Jim Wallis at God's Politics blog grieves the regrettable nastiness of our current political rhetoric and offers readers a chance to sign a "Covenant for Civility" which I encourage our readers to check out.
Just a few months ago, a deeply concerned, veteran member of Congress called me to express real despair about the alarming level of disrespect, personal attacks, and even hateful rhetoric that was occurring among her colleagues - reflecting a degeneration of public debate in our national culture. This month, another member of Congress called to express real fear about threats of violence he and other elected officials had experienced against themselves and their family members. Political debate, even vigorous debate, is a healthy thing for a democracy; but to question the integrity, patriotism, and even faith of those with whom we disagree is destructive to democratic discourse, and to threaten or even imply the possibility of violence toward those whose politics or worldview differs from ours is a sign of moral danger, and indeed, a sign of democracy's unraveling.

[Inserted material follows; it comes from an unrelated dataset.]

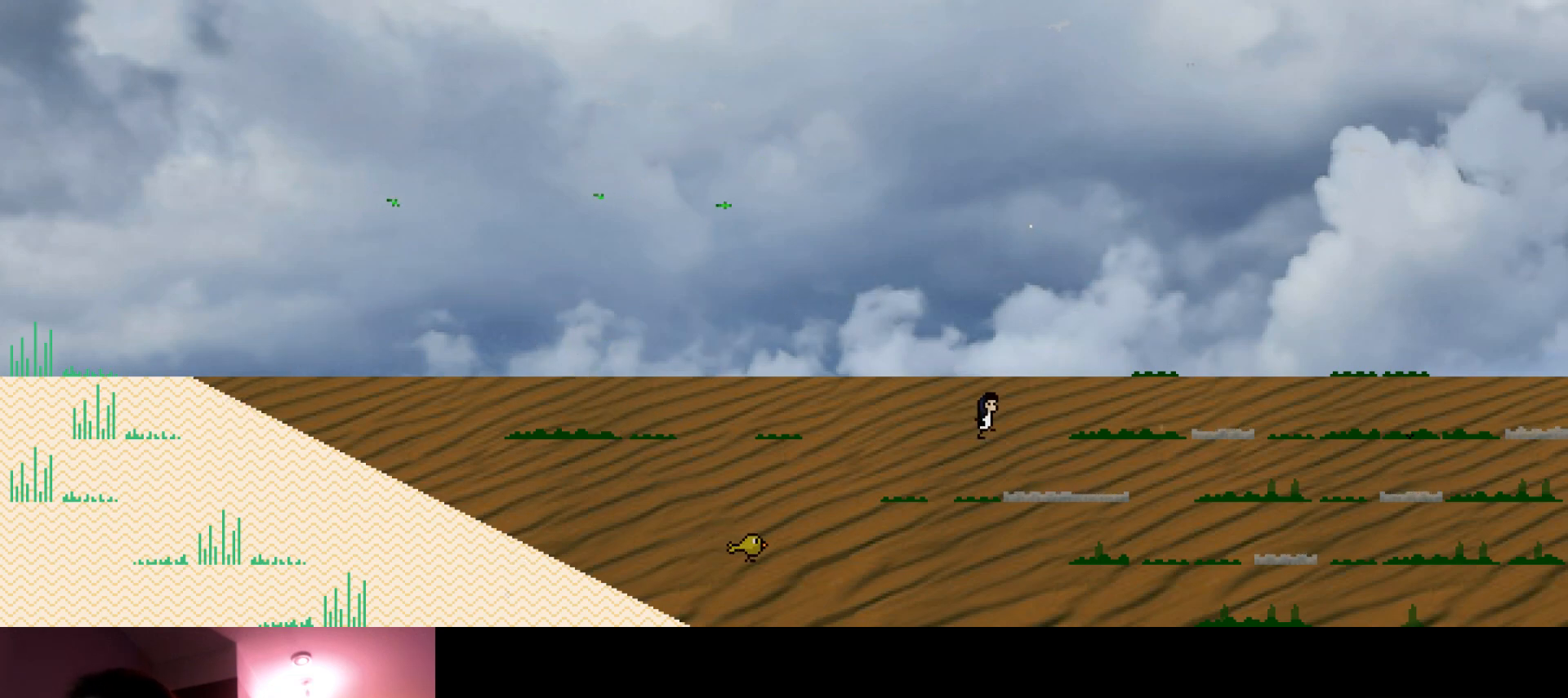
{"keys": ["right", "up"], "events": []}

I join with Wallis in lamenting the deplorable ugliness of much of our politics, but if we're going to change it we have to recognize what has engendered it. In my opinion, much of the ugliness is due to the refusal of many on the left to accurately characterize their conservative opposition. The attempt to distort in the public mind exactly what it is that conservatives believe goes back at least to the Robert Bork confirmation hearings in the 1990s and continues through contemporary depictions of the tea-partiers. Those who disagree with liberal philosophy and policy are often disparaged as "extremists" or, worse, "right-wing" extremists. And it goes without saying, of course, that extremists are ipso facto racists, bigots, and homophobes. After a couple of decades of listening to this sort of slander it begins to grow tedious.
One can only endure being called a lout for so long before one realizes that he is conversing with people who are either dishonest or who think only in stereotypes, and at that point dialogue just breaks down. Anyway, here's a little test to see if you fit the description, widely circulated on the left, of a right-wing, racist, bigot, homophobe (RBH) extremist.

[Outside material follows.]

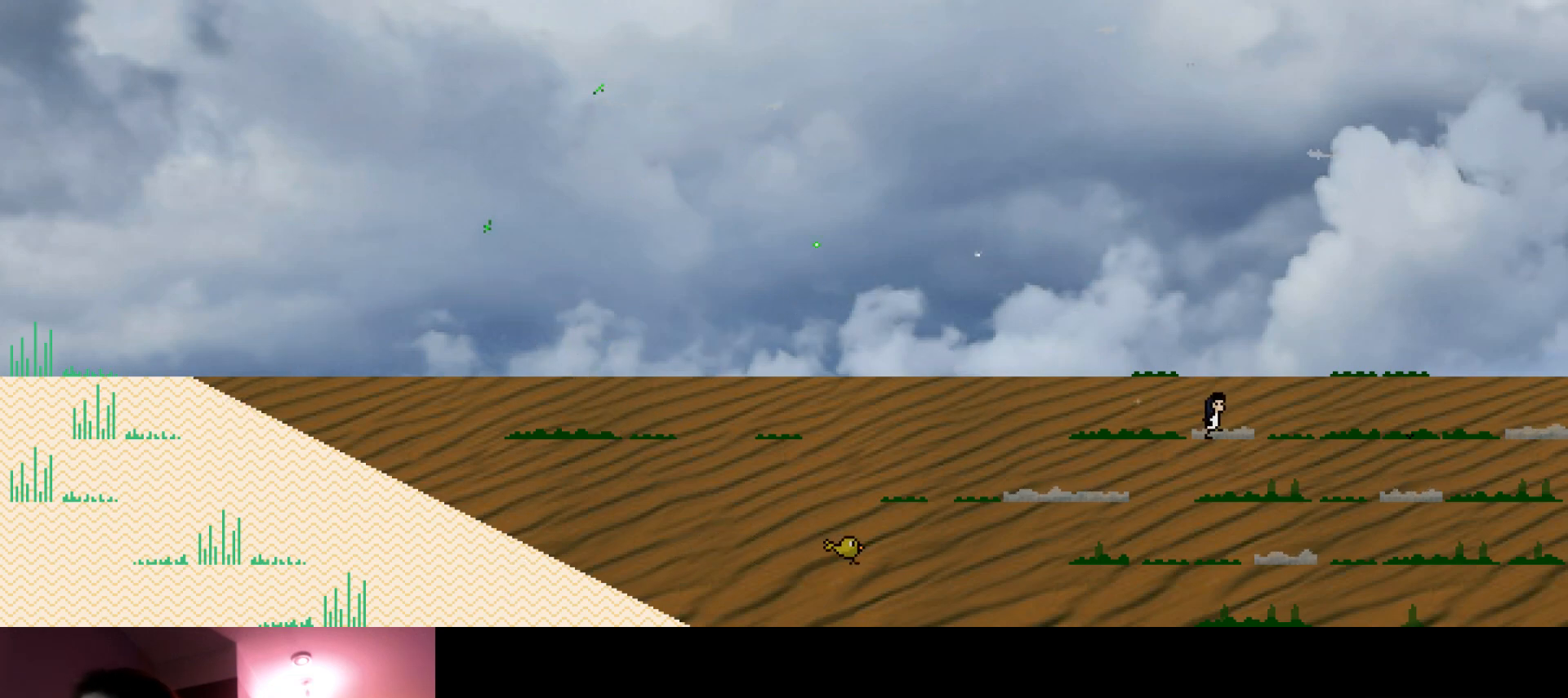
{"keys": ["right", "up"], "events": []}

You know you are such a creature if:
You believe that the Constitution matters and that it means what it says, not what creative jurists think it should say.
You think that people who come to this country should do so through proper legal channels, that we should control who comes in, and that we should give preference to those who have skills to contribute.

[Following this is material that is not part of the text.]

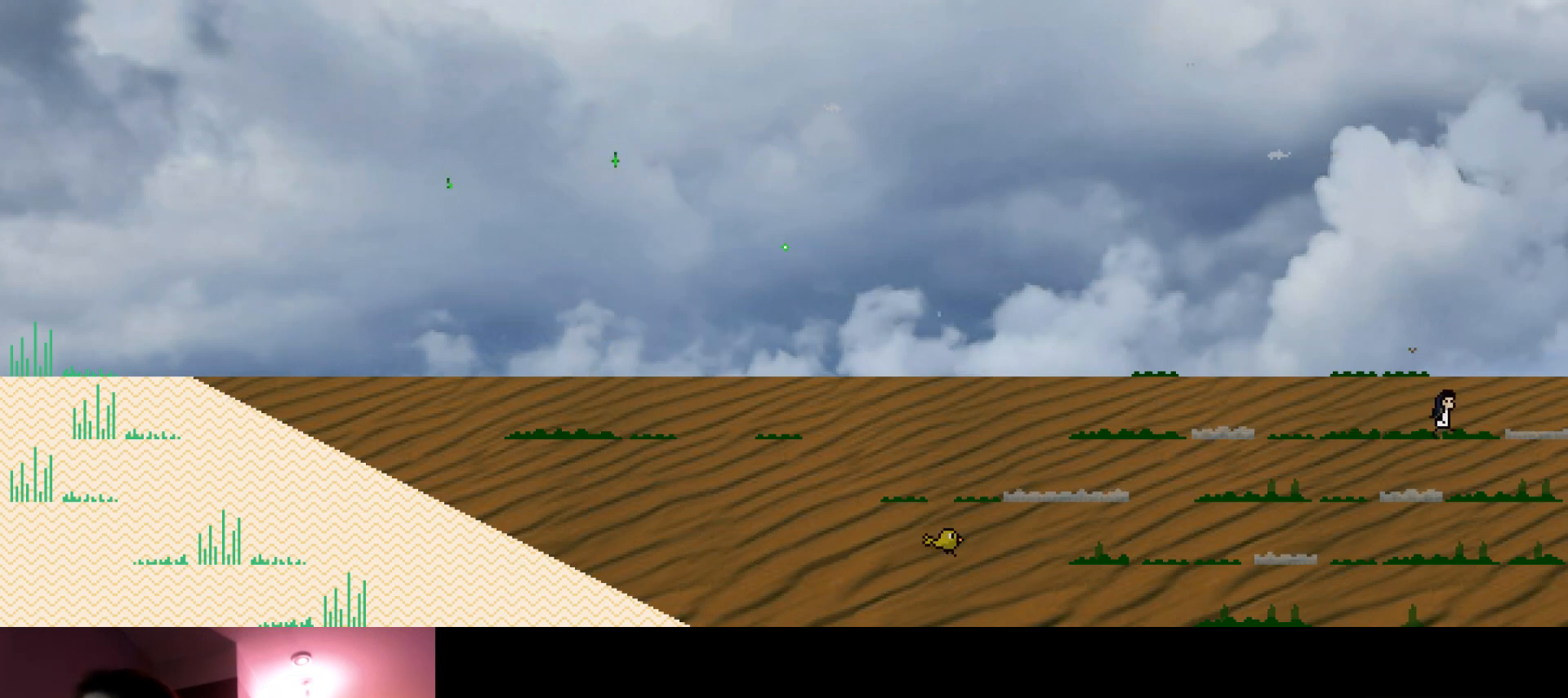
{"keys": ["right", "up"], "events": []}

You believe that we should value life and that laws should err on the side of protecting it.
You think it is reckless and foolish to spend excessively more than we have - even if what we spend it on is a good thing - and to burden our children with a mountain of crushing debt.
You want the 47% of the households in this country which don't pay any income taxes to get out of the wagon every now and then and help push.
You believe that the best way to create jobs is to make it easier for businesses to make money and that the worst way is to shackle businesses with high taxes and onerous regulations.
You believe that everyone should be treated equally under the law. There should be no favoritism shown to anyone on the basis of race and that all people in any field of endeavor should be held to the same standard to which we hold those of the majority race.
You believe that the science regarding climate change has been politicized and is far from conclusive, particularly as it concerns both the causes and effects of global warming.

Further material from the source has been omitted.